Post by February Fortescue » Sun Dec 01, 2019 12:34 am

This is a tough one! I guess I don't see all failure as being the same. There are some activities I already know I'm probably not very good at. Some I'll believe I'll get better at with practice, and others I figure I'll never really master. If I decide to participate in each of them, regardless, I don't feel like a failure, because I had a good idea of what the outcome would be.

I work very hard to limit sugar (me, definitely not my HOL character :D ) and I do at times feel like I've failed on the occasions when I go overboard, especially during the holidays. I'm not too hard on myself, though, because I succeed most of the time, and sometimes I think deserve an occasional exception.
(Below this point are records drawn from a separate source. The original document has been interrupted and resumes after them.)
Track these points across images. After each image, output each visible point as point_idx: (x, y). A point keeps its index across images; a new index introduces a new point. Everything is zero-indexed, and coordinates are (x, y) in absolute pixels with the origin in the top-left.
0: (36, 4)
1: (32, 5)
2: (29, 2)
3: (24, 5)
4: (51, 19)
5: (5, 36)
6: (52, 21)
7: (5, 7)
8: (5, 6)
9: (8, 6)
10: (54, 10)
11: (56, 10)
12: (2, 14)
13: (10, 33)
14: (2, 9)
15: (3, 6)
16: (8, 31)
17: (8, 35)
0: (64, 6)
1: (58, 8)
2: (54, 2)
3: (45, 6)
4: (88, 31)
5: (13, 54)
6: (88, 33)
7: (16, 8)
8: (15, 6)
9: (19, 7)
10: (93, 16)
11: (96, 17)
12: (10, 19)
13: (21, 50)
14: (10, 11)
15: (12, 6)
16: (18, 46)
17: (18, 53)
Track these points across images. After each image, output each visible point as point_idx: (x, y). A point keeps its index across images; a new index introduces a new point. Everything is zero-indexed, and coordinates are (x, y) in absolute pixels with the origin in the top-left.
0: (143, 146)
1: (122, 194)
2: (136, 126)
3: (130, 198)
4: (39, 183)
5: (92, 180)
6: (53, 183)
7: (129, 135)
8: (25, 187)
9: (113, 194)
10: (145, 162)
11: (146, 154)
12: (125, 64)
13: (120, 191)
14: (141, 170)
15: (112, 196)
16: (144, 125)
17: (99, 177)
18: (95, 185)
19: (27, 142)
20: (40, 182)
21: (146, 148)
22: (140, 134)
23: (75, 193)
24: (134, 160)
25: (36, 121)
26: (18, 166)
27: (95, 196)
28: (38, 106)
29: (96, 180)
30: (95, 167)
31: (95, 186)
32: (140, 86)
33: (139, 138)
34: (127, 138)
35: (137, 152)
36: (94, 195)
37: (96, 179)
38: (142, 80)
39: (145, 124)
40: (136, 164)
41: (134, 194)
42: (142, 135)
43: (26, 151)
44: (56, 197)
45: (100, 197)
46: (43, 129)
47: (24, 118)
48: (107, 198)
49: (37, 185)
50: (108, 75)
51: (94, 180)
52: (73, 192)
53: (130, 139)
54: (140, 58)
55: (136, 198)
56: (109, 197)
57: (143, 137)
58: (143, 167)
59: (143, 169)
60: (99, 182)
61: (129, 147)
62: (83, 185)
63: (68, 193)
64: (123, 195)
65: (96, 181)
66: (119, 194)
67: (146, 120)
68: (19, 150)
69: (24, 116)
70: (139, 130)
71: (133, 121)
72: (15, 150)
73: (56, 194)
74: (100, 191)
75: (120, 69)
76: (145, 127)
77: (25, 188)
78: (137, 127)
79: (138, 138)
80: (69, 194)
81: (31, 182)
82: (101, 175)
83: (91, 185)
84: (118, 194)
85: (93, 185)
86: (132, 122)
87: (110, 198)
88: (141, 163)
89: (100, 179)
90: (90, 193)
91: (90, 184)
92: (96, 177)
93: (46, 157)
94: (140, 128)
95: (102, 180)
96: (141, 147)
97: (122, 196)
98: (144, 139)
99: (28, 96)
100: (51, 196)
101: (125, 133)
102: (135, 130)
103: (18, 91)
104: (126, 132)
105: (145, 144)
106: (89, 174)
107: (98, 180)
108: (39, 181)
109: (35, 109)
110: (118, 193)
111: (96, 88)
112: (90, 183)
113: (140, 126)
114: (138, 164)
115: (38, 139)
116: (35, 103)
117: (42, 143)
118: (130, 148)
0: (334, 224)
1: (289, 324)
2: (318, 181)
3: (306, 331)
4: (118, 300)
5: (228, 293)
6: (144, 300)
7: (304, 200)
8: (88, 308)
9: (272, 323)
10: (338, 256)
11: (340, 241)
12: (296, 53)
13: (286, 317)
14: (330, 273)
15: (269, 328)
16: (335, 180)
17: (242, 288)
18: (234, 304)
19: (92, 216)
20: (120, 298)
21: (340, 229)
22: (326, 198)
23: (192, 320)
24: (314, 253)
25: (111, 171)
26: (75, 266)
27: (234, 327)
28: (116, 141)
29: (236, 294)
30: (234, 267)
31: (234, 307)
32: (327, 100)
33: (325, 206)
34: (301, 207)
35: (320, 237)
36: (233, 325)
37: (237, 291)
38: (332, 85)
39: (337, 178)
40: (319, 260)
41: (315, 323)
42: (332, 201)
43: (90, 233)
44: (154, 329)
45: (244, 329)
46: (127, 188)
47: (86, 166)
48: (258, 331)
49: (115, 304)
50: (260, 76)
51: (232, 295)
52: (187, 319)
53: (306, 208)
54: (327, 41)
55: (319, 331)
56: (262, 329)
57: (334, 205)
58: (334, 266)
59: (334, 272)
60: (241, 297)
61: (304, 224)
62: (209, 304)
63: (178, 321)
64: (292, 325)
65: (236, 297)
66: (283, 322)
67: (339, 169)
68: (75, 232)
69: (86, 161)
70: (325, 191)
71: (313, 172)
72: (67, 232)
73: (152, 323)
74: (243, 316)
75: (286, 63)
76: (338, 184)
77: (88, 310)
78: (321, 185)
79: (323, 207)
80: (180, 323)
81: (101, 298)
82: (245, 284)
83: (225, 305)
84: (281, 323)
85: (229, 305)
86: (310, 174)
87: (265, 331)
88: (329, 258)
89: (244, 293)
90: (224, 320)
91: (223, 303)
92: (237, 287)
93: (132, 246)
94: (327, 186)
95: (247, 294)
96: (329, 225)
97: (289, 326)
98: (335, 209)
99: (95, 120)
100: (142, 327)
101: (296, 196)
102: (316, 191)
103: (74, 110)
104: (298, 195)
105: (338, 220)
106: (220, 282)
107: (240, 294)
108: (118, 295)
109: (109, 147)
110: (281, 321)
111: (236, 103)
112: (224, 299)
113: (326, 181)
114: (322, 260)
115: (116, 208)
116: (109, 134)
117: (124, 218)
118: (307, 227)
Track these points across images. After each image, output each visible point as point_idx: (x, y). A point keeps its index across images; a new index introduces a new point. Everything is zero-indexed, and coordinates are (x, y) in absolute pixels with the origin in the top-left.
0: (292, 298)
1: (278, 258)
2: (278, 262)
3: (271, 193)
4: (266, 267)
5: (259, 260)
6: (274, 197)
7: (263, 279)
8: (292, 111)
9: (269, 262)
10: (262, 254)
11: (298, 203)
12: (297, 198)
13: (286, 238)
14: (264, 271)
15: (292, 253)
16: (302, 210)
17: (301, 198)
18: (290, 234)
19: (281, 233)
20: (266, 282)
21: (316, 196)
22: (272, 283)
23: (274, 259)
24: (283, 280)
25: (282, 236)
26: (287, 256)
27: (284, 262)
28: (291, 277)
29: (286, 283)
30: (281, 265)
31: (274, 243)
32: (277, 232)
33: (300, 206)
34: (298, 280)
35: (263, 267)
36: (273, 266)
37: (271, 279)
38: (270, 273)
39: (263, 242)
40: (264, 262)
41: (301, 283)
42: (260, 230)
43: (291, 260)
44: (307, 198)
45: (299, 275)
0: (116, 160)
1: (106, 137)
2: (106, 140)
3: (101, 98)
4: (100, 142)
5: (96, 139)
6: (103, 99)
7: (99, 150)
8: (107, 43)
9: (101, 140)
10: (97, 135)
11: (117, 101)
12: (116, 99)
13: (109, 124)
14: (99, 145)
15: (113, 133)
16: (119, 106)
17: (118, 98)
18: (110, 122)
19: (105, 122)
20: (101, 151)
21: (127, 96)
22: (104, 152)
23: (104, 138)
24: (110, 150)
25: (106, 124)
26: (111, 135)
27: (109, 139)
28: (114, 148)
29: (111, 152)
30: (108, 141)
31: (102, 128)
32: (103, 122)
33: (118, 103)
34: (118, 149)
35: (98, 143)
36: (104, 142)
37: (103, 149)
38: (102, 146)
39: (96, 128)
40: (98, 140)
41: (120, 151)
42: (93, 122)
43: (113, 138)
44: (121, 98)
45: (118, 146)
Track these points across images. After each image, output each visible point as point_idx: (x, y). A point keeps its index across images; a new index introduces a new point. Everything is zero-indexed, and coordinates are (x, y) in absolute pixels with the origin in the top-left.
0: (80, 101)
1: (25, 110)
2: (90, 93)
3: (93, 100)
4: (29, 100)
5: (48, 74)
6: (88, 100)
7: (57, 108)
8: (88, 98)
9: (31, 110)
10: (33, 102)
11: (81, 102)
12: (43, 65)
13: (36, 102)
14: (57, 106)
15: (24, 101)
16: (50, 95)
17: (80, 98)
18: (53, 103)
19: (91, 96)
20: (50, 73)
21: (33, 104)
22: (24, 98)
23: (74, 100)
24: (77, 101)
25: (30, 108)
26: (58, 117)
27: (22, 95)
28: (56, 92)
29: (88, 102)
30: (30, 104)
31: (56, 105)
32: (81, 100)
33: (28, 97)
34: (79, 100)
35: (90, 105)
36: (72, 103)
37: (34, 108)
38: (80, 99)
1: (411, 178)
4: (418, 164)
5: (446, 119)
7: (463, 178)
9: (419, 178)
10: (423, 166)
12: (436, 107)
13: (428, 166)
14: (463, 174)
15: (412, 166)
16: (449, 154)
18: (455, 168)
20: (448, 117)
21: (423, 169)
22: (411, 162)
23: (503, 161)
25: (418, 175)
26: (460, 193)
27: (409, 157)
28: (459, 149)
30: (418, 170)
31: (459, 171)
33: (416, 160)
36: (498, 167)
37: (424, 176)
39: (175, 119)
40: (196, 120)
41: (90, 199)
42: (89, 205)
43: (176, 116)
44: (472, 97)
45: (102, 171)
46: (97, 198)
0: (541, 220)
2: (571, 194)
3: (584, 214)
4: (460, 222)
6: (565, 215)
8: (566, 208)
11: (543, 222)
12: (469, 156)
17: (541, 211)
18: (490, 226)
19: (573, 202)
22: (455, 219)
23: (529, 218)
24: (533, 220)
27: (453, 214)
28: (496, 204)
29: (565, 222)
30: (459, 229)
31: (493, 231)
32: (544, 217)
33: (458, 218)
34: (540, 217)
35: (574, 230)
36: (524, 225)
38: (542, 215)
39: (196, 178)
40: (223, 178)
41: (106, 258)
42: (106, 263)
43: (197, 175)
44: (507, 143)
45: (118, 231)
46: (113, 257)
For me, it's most challenging when I'm really proud of something I've spent a lot of time on, but others seem to judge it quite harshly. It's also tough when I've worked really hard towards something and really wanted it, and not succeeded in obtaining it. When this happens, I ask myself why I chose to do what I did in the first place. Did I do anything I wish I had not done? Is there anything I regret doing? The answer is almost always "no." Even if no one else appreciates my project, I enjoyed doing it, and I did my best. I considered the goal worth pursuing, and if I didn't enjoy the activities and think them worth doing I wouldn't have done them in the first place. In other words, what is the point of getting first place in a foot race if you don't enjoy running? If I failed at something that didn't really matter to me, it wouldn't bother me so much.

Sometimes we do have to set difficult goals for things we don't actually enjoy, and I think that requires a really strong motivator. In this case, we have to focus on the reason we have to reach the goal, I think.

So, basically, I remind myself why I chose the activity in the first place.